Frank A Vicini, Peter D Beitsch, Coral A Quiet, Angela Keleher, Delia Garcia, Howard C Snider, Mark A Gittleman, Victor J Zannis, H Kuerer, Eric B Whitacre, Pat W Whitworth, Richard E Fine, Bruce G Haffty, L Stacey Arrambide
Cancer 2005 September 15, 104 (6): 1138-48

BACKGROUND: Eighty-seven institutions participated in a Registry Trial that was designed to collect data on the clinical use of the MammoSite breast brachytherapy catheter for delivering breast irradiation. Patient demographics, technical reproducibility, cosmesis, and early toxicity were evaluated.

METHODS: From May 4, 2002 through July 30, 2004, 1419 patients with Stage 0, I, or II breast carcinoma who were undergoing breast-conserving therapy were enrolled on the trial. The device was placed in 1403 of these patients. The 1237 patients (87% of enrolled patients) who received accelerated partial breast irradiation (APBI) (34 grays prescribed to 1.0 cm in 10 fractions; 95% of patients who received APBI) constituted the study population; 86% of those patients (1068) had Stages I-II breast carcinoma (median tumor size, 10 mm), and 14% of those patients (169) had Stage 0 breast carcinoma. Ninety-one percent of the patients with invasive carcinoma (977 of 1068 patients) had negative lymph node status, and 99% of all patients had negative margins. The median patient age was 65 years. Systemic chemotherapy alone was administered to 79 patients with invasive carcinoma (7%), hormone therapy was administered to 501 patients (45%), and both were administered to 39 patients (4%). The median follow-up was 5 months.

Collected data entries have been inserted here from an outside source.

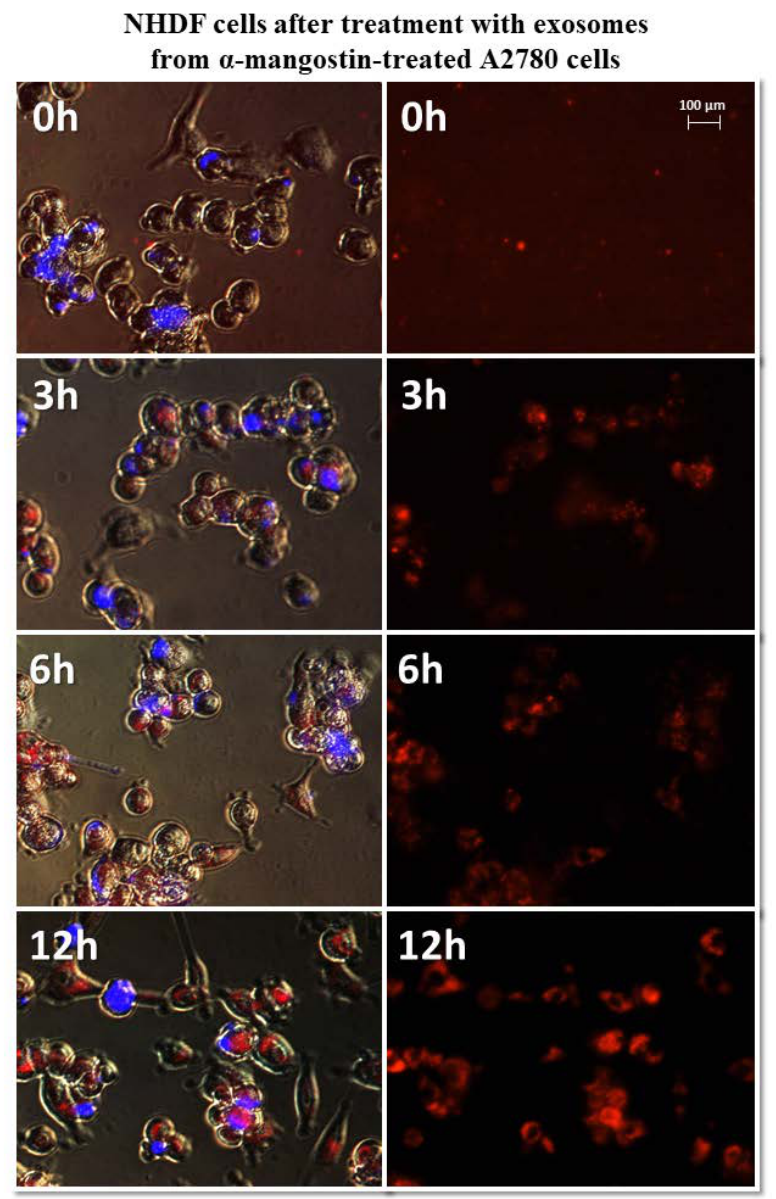
Figure 7. Representative photos of NHDF cells treated with exosomes derived from α -mangostin- treated A2780 cells at 0, 3, 6, and 12 h after treatment. Left: merged images of cells in visible light, DAPI stained cells (blue) and Vybrant™ CM-Dil stained exosomes (red), right: Vybrant ™ CM-Dil stained exosomes (red). Nikon Eclipse Ti, magnification × 20.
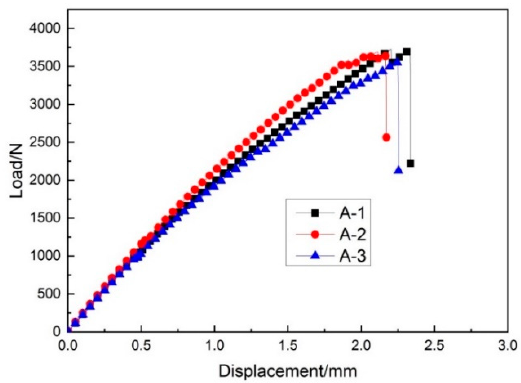
Figure 20. Warp tensile load–displacement curve of sample group A.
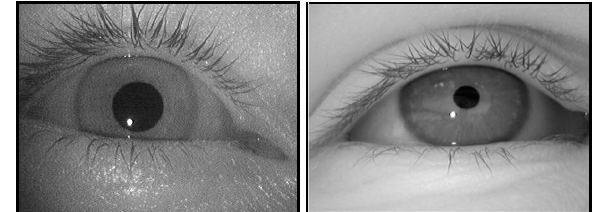
Figure 10. Clear images of the pupil and corneal reflection, captured from a wearable eye-tracking system indoors (left) and outdoors (right).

RESULTS: Five hundred fifty-four catheters (45%) were placed with an open cavity at the time of lumpectomy, and 683 catheters (55%) were placed with a closed cavity after lumpectomy. Skin spacing ranged from 2 mm to 75 mm (median, 10 mm). In 89% of patients, there was a minimum balloon-to-skin distance of 7 mm (2% of patients had distances < 5 mm). In terms of cosmetic assessment, 95% of patients (1030 of 1084 patients) who had a cosmetic assessment had a good/excellent result (last follow-up visit). Cosmetic results at 12 months were good/excellent in 92% of 248 evaluable patients. The median skin spacing (> or = 7 mm vs. < 7 mm) was associated significantly with a good/excellent cosmetic result (96.1% vs. 86.8%; P = 0.0001) overall and at 6 months (P = 0.006). Increasing skin spacing was associated with a good/excellent cosmetic result as a continuous variable (P < 0.0001). In total, 92 of 1140 evaluable patients (8.1%) developed an infection in the breast, which was device-related in 5.3% of patients (60 of 1140 patients). Good/excellent cosmetic results were noted in 86% of these patients (last follow-up visit). Fifteen of 442 evaluable patients (3.4%) developed a radiation recall reaction. Good/excellent cosmetic results were noted in 93% of these patients at their last follow-up visit. One local recurrence (0.1%) was reported (new primary carcinoma).

CONCLUSIONS: Clinical evaluation of the ability of the MammoSite breast brachytherapy catheter to deliver APBI demonstrated acceptable technical reproducibility between multiple institutions and use in appropriate groups of patients. Cosmetic results at 12 months (92% good/excellent) were comparable to those reported with whole-breast RT. Early toxicity rates (infections, radiation recall) appeared to be acceptable.